Does Being A Parent Make You More Well?
Our recent “Truth about Wellness” study revealed that the age of wellness is well and truly upon us. Spending on wellness has doubled in the last decade, and will continue to grow at an impressive rate as the concept becomes further ingrained in our culture. In fact, it is a concept so rich with possibility that it is shifting from a perceived luxury to being considered a fundamental human right.
So what is this magical notion of wellness? When we asked people to personify wellness, they imagined a 34-year-old female, with a healthy BMI who most likely comes from Japan. In the U.S. and UK, she is happy and smiling, while in China she has rosy cheeks, and in Brazil she is clean and neat. However, there is one attribute that the world cannot agree on – is it easier to achieve wellness with or without children? Well, over a third of parents agree that it is easier to achieve wellness with children, a view not mirrored by singletons, I might add! So what is the relationship between wellness and parenting?
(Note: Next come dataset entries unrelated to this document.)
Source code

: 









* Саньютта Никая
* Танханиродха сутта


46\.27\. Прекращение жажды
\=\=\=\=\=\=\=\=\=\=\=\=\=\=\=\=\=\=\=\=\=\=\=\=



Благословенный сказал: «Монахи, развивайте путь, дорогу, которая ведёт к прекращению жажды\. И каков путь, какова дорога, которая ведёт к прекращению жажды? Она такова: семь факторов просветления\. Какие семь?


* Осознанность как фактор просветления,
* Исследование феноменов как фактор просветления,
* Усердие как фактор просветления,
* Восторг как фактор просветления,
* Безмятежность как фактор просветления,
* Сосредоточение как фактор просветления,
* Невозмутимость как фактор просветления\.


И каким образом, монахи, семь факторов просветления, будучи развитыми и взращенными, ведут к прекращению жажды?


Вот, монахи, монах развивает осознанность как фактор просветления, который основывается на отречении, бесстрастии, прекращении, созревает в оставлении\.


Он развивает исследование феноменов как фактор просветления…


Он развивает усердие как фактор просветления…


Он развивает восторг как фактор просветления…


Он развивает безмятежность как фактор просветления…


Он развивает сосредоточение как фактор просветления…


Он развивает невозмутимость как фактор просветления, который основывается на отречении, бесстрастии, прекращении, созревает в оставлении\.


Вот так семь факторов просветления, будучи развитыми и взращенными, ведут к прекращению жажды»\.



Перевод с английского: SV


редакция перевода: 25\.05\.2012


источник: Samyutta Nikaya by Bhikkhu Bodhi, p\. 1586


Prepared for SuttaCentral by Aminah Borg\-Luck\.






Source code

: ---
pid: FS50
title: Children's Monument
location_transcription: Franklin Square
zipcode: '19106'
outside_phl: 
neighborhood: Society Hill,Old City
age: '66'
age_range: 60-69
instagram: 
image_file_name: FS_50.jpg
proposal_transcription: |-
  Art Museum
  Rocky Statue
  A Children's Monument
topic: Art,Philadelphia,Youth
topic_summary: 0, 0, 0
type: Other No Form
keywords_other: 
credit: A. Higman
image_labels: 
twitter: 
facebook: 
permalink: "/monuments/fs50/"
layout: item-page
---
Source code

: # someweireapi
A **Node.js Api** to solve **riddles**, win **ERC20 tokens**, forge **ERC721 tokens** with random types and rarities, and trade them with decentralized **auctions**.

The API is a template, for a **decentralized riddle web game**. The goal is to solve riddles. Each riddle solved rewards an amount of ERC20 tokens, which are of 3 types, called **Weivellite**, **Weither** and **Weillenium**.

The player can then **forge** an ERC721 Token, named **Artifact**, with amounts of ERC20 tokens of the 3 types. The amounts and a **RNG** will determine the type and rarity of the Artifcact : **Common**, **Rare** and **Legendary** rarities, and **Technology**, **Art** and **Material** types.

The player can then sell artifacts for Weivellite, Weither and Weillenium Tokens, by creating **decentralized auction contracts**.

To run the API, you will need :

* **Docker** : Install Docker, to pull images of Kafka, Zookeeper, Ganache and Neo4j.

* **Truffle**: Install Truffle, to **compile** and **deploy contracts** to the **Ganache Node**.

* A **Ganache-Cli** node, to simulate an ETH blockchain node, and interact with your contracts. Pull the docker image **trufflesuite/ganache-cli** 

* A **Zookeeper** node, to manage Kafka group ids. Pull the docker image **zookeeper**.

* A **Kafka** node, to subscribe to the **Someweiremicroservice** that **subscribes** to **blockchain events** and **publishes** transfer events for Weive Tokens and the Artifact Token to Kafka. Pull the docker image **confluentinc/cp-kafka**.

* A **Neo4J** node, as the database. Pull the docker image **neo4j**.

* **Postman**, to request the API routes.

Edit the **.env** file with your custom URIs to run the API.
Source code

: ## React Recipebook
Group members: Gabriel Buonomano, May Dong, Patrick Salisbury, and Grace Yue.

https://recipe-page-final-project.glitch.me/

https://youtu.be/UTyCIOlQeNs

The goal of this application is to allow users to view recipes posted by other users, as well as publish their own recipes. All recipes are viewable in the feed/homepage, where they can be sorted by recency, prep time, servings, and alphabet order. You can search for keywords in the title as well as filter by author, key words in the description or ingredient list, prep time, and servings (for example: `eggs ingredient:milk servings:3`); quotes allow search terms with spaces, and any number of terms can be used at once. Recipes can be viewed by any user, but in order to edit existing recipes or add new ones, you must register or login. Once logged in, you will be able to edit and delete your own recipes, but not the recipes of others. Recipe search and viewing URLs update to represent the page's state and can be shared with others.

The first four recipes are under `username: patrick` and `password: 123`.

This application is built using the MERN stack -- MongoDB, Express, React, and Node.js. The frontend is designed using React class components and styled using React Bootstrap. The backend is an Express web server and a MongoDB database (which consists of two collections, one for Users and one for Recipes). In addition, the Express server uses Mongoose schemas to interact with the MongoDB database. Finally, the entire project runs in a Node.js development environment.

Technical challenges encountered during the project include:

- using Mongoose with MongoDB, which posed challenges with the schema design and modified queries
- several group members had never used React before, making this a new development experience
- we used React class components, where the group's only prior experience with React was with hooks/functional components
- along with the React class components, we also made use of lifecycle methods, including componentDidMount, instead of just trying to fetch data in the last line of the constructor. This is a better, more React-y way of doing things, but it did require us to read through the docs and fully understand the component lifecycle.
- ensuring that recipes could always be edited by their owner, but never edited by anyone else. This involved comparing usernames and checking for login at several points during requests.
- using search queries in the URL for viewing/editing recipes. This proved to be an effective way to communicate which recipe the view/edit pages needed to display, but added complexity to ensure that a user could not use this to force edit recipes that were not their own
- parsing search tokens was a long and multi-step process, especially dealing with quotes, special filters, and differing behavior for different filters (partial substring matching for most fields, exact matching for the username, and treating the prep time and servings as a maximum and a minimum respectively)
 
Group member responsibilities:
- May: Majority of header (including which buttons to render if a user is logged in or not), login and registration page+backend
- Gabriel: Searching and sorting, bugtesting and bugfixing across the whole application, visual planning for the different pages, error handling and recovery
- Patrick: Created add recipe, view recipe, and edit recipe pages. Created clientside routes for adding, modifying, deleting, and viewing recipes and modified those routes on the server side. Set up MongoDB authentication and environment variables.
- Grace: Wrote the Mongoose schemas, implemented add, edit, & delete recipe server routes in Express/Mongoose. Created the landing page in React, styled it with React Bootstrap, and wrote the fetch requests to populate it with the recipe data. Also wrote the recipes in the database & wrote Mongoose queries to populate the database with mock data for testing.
On one hand, the fulfillment and happiness that being a parent brings can be seen to elevate a person’s wellness. But on the other hand, the lack of “me” time to go to the gym or to simply unwind means that achieving optimum wellness can be a challenge as a parent. However, one thing that our research revealed is the very process of becoming a parent makes people more open to outside help. It is this more open stance that gives parents a different way into wellness. From the offset, they embrace the tools and new technologies that can help make their lives easier and save time.
With this in mind, over a third of parents already admit to relying on technology instead of their instincts when it comes to managing their health, something we would expect to rise with the burst of apps and sensors that make managing our health that bit easier. Similarly, they are more likely to trust WebMD over their doctor than their non-parent friends.
However, as we so often see with technology, it is not always plain sailing. Overall, parents are less likely to agree that technology is making the world more well in comparison to their childless counterparts. Indeed, this increased usage and reliance on technology make parents more wary, not less, of the effect it has on their lives; 40% of parents with children under 12 agree that the internet is making them nervous about their health, in comparison to the global average of 32%.
Interestingly though, the tensions we see around technology do not necessarily mean that parents are more cautious; if anything, parents become more pragmatic in their approach to wellness. They certainly have a more open attitude to the people and organizations that can benefit and influence their overall wellness. Firstly, parents are more likely to agree that they trust information from social networks more than their mother or doctor.
Secondly, they are more likely to agree that brands and the government should take more responsibility for helping to change people's overall wellness.
This crowdsourcing approach shows how actively engaged parents are when it comes to wellness, both for their children and themselves. In this light, parents are leading the way with their adoption of technology and multi-source approach. What’s more, 96% of parents agree that brands have a role to play when it comes to their wellness. This gives brands a renewed importance and value in the wellness conversation, and hopefully a role that can start to affect change for the better.